— TAREFA ESCRITA A —
Produza uma cópia fiel de todas as linhas do extrato de dados que aparecem mais abaixo, depois do excerto, sem alterar nenhum caractere.

— EXCERTO FORNECIDO —
Por outro lado, a carne de Maria – e com ela a humanidade inteira – é a
porta através da qual o Verbo de Deus entrou na criação com o nome Jesus.
Desta misteriosa reciprocidade nasce a experiência mística cristã, assim
sintetizada por Stein (1936/1999, p. 535): “A humanidade redimida e
unificada em e por Cristo é o templo no qual habita a Trindade divina”. O
ser humano assim renovado é
capax Dei,
recipiente de amor, morada de Deus, templo que hospeda a Trindade. Esta é
a sua verdade. À sua “vida interior” é oferecida a possibilidade de
participar da vida íntima de Deus. A união em Jesus Cristo entre a
natureza humana e a natureza divina – e então a
participação
recíproca
entre humano e divino – supera a distância, ainda presente nas culturas
pré-cristãs, entre o criador e a criatura, e se expande definitivamente
desde o povo eleito a todas os povos. Um horizonte novo e diverso se
descortina com a vinda de Cristo, verdadeiro homem e verdadeiro Deus. Ele
é, a um só tempo e misteriosamente, a verdade sobre o Eu finito e a
verdade sobre o Tu eterno. Isso significa que a experiência mística cristã
é a experiência da verdade do amor.
Que amor fosse a
“figura” típica do cristianismo já havia sido grandiosamente assinalado
por Gerardus van der Leeuw (1992) no § 101 de sua célebre obra
Fenomenologia da religião; mas que o conhecimento por amor
fosse a via privilegiada para a busca da verdade foi indicado com mais
eficácia pelos estudos fenomenológicos de Edith Stein, nos quais foram
explicitados os dois percursos, o horizontal como tensão do ser finito
dirigido ao Ser eterno com abertura da consciência ao plus, e o
vertical com a re-velação como dimensão pela qual a razão filosófica deve
deixar-se iluminar como pelo mistério, para atingir o equilíbrio com os
vários ganhos oferecidos pelas diversas disciplinas, inclusive pela
teologia.
O ex-per-iri
místico cristão diz, no mistério, o encontro recíproco partecipativo entre
a pessoa humana e as Pessoas divinas, diz a experiência da Alteridade como
um “sentir” atravessado pelo amor: por meio deste amor é possível
empatizar com o Outro (18)
como presença eterna e transcendente. Portanto, não há fusão, fagocitose
ou as-similação anuladora: o ser humano é e permanece criatura, o Eu cujo
centro é o Self, morada do Tu eterno; e Deus é e permanece o Tu
Outro, Criador de todo Eu individual e pessoal. A “vida interior”

— TAREFA ESCRITA B —
Retorne, sem qualquer modificação, a passagem do excerto sobre a experiência mística cristã que se inicia em "O ex-per-iri" e prossegue até "o Outro (18)".

Extratos de um conjunto de dados
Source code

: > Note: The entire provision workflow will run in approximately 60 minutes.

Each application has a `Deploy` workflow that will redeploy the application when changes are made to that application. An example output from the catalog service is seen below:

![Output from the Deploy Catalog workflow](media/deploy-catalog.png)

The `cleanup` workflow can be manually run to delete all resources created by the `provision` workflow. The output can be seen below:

— RESOLUÇÃO DA TAREFA A —
Source code

: > Note: The entire provision workflow will run in approximately 60 minutes.

Each application has a `Deploy` workflow that will redeploy the application when changes are made to that application. An example output from the catalog service is seen below:

![Output from the Deploy Catalog workflow](media/deploy-catalog.png)

The `cleanup` workflow can be manually run to delete all resources created by the `provision` workflow. The output can be seen below:

— RESOLUÇÃO DA TAREFA B —
O ex-per-iri
místico cristão diz, no mistério, o encontro recíproco partecipativo entre
a pessoa humana e as Pessoas divinas, diz a experiência da Alteridade como
um “sentir” atravessado pelo amor: por meio deste amor é possível
empatizar com o Outro (18)